Criminal Litigation is the process of going to trial in a criminal court to either prosecute or defend oneself in a criminal matter.  The Due Process clause of the United States Constitution specifically states that individuals "may not be deprived of life, liberty or property without due process of law." In leamans terms this means that prior to the government ordering incarceration for an individual who has, allegedly, committed a crime the government must give that person his day in court.  Criminal Litigation may involve a misdemeanor, often defined as a crime with an incarceration period of no more than 12 months and/or a fine not to be above a certain amount.  It may also involve a felony, which is categorized, generally, as crimes that require longer jail time and/or higher fines.  Criminal Litigation can take place in either Federal or State Court depending on the nature of the crime.
What Is The Difference Between Civil And Criminal Litigation?
There are a number of essential differences between civil and Criminal Litigation.  First and foremost, CRIMINAL LITIGATION involves the prosecution by the State or Federal government of a defendant charged with a crime.  Civil litigation involves matters between individuals or entities against each other for matters such as torts and contract disputes.  The idea of CRIMINAL LITIGATION is to punish, the purpose of CIVIL LITIGATION is to "correct a wrong."

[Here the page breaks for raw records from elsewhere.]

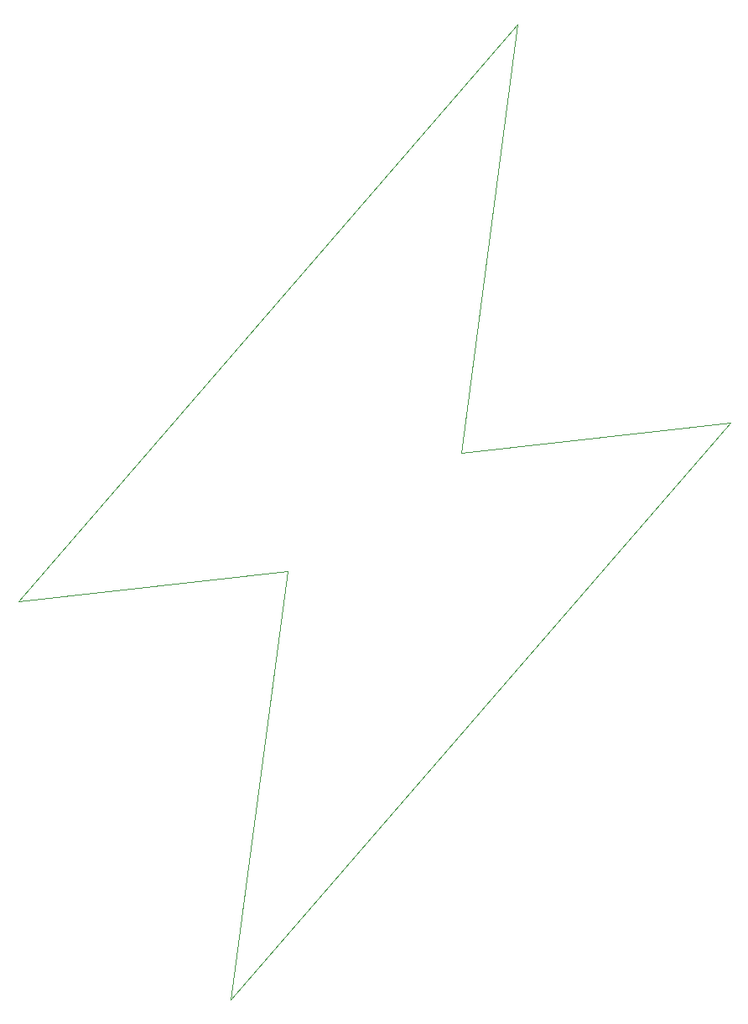
<source format=gm1>
%TF.GenerationSoftware,KiCad,Pcbnew,9.0.6*%
%TF.CreationDate,2026-01-24T18:36:13+02:00*%
%TF.ProjectId,led chaser,6c656420-6368-4617-9365-722e6b696361,rev?*%
%TF.SameCoordinates,Original*%
%TF.FileFunction,Profile,NP*%
%FSLAX46Y46*%
G04 Gerber Fmt 4.6, Leading zero omitted, Abs format (unit mm)*
G04 Created by KiCad (PCBNEW 9.0.6) date 2026-01-24 18:36:13*
%MOMM*%
%LPD*%
G01*
G04 APERTURE LIST*
%TA.AperFunction,Profile*%
%ADD10C,0.050000*%
%TD*%
G04 APERTURE END LIST*
D10*
X191000000Y-102200000D02*
X163800000Y-105200000D01*
X146300000Y-117200000D02*
X140600000Y-160400000D01*
X140600000Y-160400000D02*
X191000000Y-102200000D01*
X163800000Y-105200000D02*
X169500000Y-62000000D01*
X119100000Y-120200000D02*
X146300000Y-117200000D01*
X169500000Y-62000000D02*
X119100000Y-120200000D01*
M02*

</source>
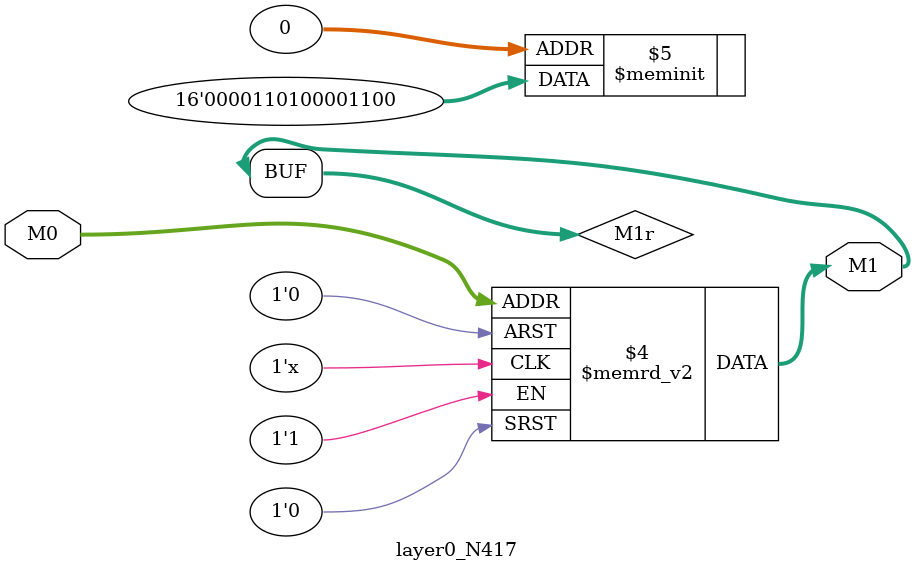
<source format=v>
module layer0_N417 ( input [2:0] M0, output [1:0] M1 );

	(*rom_style = "distributed" *) reg [1:0] M1r;
	assign M1 = M1r;
	always @ (M0) begin
		case (M0)
			3'b000: M1r = 2'b00;
			3'b100: M1r = 2'b01;
			3'b010: M1r = 2'b00;
			3'b110: M1r = 2'b00;
			3'b001: M1r = 2'b11;
			3'b101: M1r = 2'b11;
			3'b011: M1r = 2'b00;
			3'b111: M1r = 2'b00;

		endcase
	end
endmodule

</source>
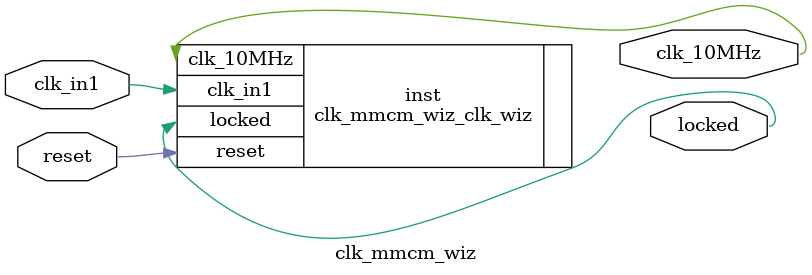
<source format=v>


`timescale 1ps/1ps

(* CORE_GENERATION_INFO = "clk_mmcm_wiz,clk_wiz_v6_0_8_0_0,{component_name=clk_mmcm_wiz,use_phase_alignment=true,use_min_o_jitter=false,use_max_i_jitter=false,use_dyn_phase_shift=false,use_inclk_switchover=false,use_dyn_reconfig=false,enable_axi=0,feedback_source=FDBK_AUTO,PRIMITIVE=MMCM,num_out_clk=1,clkin1_period=10.000,clkin2_period=10.000,use_power_down=false,use_reset=true,use_locked=true,use_inclk_stopped=false,feedback_type=SINGLE,CLOCK_MGR_TYPE=NA,manual_override=false}" *)

module clk_mmcm_wiz 
 (
  // Clock out ports
  output        clk_10MHz,
  // Status and control signals
  input         reset,
  output        locked,
 // Clock in ports
  input         clk_in1
 );

  clk_mmcm_wiz_clk_wiz inst
  (
  // Clock out ports  
  .clk_10MHz(clk_10MHz),
  // Status and control signals               
  .reset(reset), 
  .locked(locked),
 // Clock in ports
  .clk_in1(clk_in1)
  );

endmodule

</source>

Am I Entitled To Legal Representation In Criminal Litigation?
The Supreme Court decision in Gideon v. Wainwright single handedly ended the debate over whether or not a defendant charged with a felony is entitled to court appointed counsel, also known as a public defender.  Argersinger v. Hamlin built on this precedent by noting that the right to counsel to all misdemeanor state proceedings where there is a possibility of a loss of liberty.  As for misdemeanor's that involve only the imposition of a fine, whether it be minor or excessive the "jury is still out" but some States have recognized that the imposition of excessive fines are considered criminal and as such the right to counsel under the 6th Amendment is necessary.  As with any other legal matter it is important to research and discover the procedural statutes and case precedents in your State to determine your rights or those of others.


What Are The Procedural Aspects Of Criminal Litigation?
Because being charged with a criminal offense is such a serious matter and not only carries with it possible incarceration, criminal fines, and/or public stigma there are numerous safeguards put into place.  Many States in the Union require that the State present their evidence to a grand jury prior to charging a suspect of a felony.  A grand jury, unlike a trial jury, does not sit for just one case and does not administer guilt or innocence.  The job of the grand jury is strictly to listen to the evidence presented by the prosecution and make a determination as to whether the State should file criminal charges against a defendant.


What Are My Rights When Subjected To Criminal Litigation?
In brief, there are numerous Constitutional rights associated with Criminal Litigation.  States have expanded on these rights in some cases.  For example, New York's 6th Amendment protection goes above and beyond that proscribed by the Constitution and the Federal laws.  Most importantly, a defendant is protected by the 5th and 6th Amendments to the Constitution.  A thorough reading and understanding of them is essential to insure that your rights are being protected.